The aliens’ reason for being there wasn’t exactly clear as the film failed to explain the purpose of their arrival and their end game as the scope of the plot was a little too narrow. Of course Banks managed to figure out their language but nothing happened as they just came and left with very little fanfare which left no payoff and made the sense of urgency feel unearned. What made up for this was Banks and Donnelly and their great chemistry. Banks was the real lead here and the balance between the two was well done where each had their place.

The special effects were well done with the ships and the depictions of the complex aliens and the way they communicated. They did not appear too long but they were just a means to an end. The film is also looks beautiful thanks to its cinematography with its sombre, muted look and set design. However beautiful the film looked, the sound was just as good if not better. The score matched the visuals very well and did an excellent job at setting the tone.

--------

[What you will do]
**1)** Repeat the part of the film review that begins at the words "The special effects" and stops after "setting the tone.".
**2)** Answer these questions about the film review:
(a) What did Banks manage to figure out?
(b) Whose chemistry made up for the narrow plot?
(c) What did the score match very well?
**3)** Pick up the film review after its final sentence and keep writing it.
The data after the film review is not needed.

[Exercise data]
--------

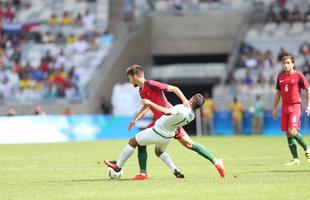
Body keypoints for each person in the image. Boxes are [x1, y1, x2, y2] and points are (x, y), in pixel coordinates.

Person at [124, 64, 225, 180]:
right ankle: (215, 161)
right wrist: (136, 119)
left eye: (130, 78)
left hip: (165, 120)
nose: (129, 80)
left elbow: (174, 89)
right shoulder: (141, 91)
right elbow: (147, 105)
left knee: (139, 141)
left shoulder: (151, 84)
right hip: (166, 122)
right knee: (187, 144)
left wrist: (184, 100)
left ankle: (138, 172)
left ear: (135, 76)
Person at [103, 94, 225, 178]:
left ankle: (118, 167)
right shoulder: (192, 115)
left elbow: (167, 112)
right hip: (169, 135)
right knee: (159, 152)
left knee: (132, 141)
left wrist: (150, 102)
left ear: (192, 100)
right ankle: (174, 170)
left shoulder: (181, 108)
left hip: (157, 131)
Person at [272, 54, 310, 166]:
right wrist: (274, 107)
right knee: (288, 133)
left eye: (288, 63)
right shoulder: (280, 77)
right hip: (284, 107)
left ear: (293, 64)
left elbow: (308, 88)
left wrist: (308, 105)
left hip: (295, 106)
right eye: (284, 63)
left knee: (293, 131)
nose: (286, 65)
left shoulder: (298, 75)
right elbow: (278, 93)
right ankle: (295, 159)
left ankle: (307, 148)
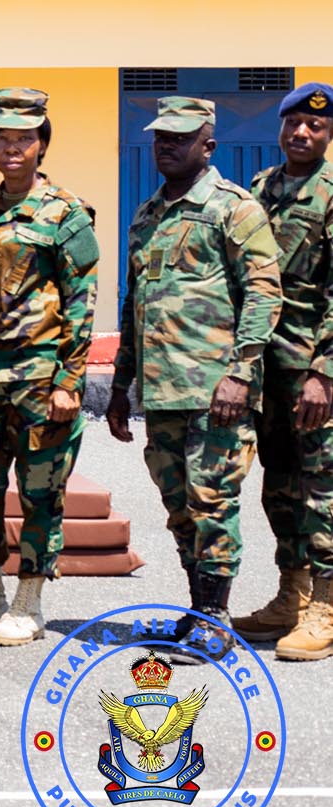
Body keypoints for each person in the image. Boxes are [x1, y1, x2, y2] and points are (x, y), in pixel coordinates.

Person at [104, 96, 281, 659]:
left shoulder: (234, 208)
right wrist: (120, 386)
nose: (166, 146)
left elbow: (263, 293)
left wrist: (241, 373)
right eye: (161, 137)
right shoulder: (147, 215)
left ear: (209, 146)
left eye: (180, 139)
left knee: (212, 504)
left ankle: (216, 620)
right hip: (162, 392)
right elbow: (136, 304)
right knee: (180, 509)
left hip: (215, 390)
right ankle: (197, 610)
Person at [0, 88, 100, 647]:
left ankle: (29, 603)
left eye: (24, 139)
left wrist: (69, 381)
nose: (12, 148)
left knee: (40, 493)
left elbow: (82, 301)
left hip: (39, 380)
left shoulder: (66, 213)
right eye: (2, 138)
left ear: (42, 145)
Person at [239, 83, 333, 661]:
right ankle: (291, 596)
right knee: (279, 485)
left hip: (313, 371)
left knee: (321, 490)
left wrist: (325, 373)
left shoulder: (330, 195)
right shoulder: (259, 190)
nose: (302, 132)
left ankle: (326, 604)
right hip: (268, 371)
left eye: (315, 126)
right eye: (294, 123)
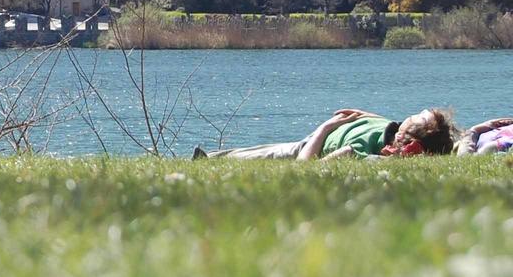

--------

[Answers by item number]
**1)**
The special effects were well done with the ships and the depictions of the complex aliens and the way they communicated. They did not appear too long but they were just a means to an end. The film is also looks beautiful thanks to its cinematography with its sombre, muted look and set design. However beautiful the film looked, the sound was just as good if not better. The score matched the visuals very well and did an excellent job at setting the tone.

**2)**
(a) The aliens' language.
(b) Banks and Donnelly's.
(c) The visuals.

**3)**
The best part of the film has to be the acting and Amy Adams. She has gotten plenty of recognition for her performances and it is rightfully deserved. She was amazing here at conveying Banks’ emotional vulnerability, especially with learning her character’s future. She is very likable here and makes Banks out to be a real person who cares about what she does and gets us to care as well. We feel for her when her beliefs are challenged. She and Renner’s Donnelly play very well off of each other. He was just as good as more of a quiet, supportive type who did not stand in Adams’ way. Whitaker was good too but did not really have much to do.

Overall, this a unique sci-fi film with a fresh premise and excellent performances but didn’t quite blow me away as it has others.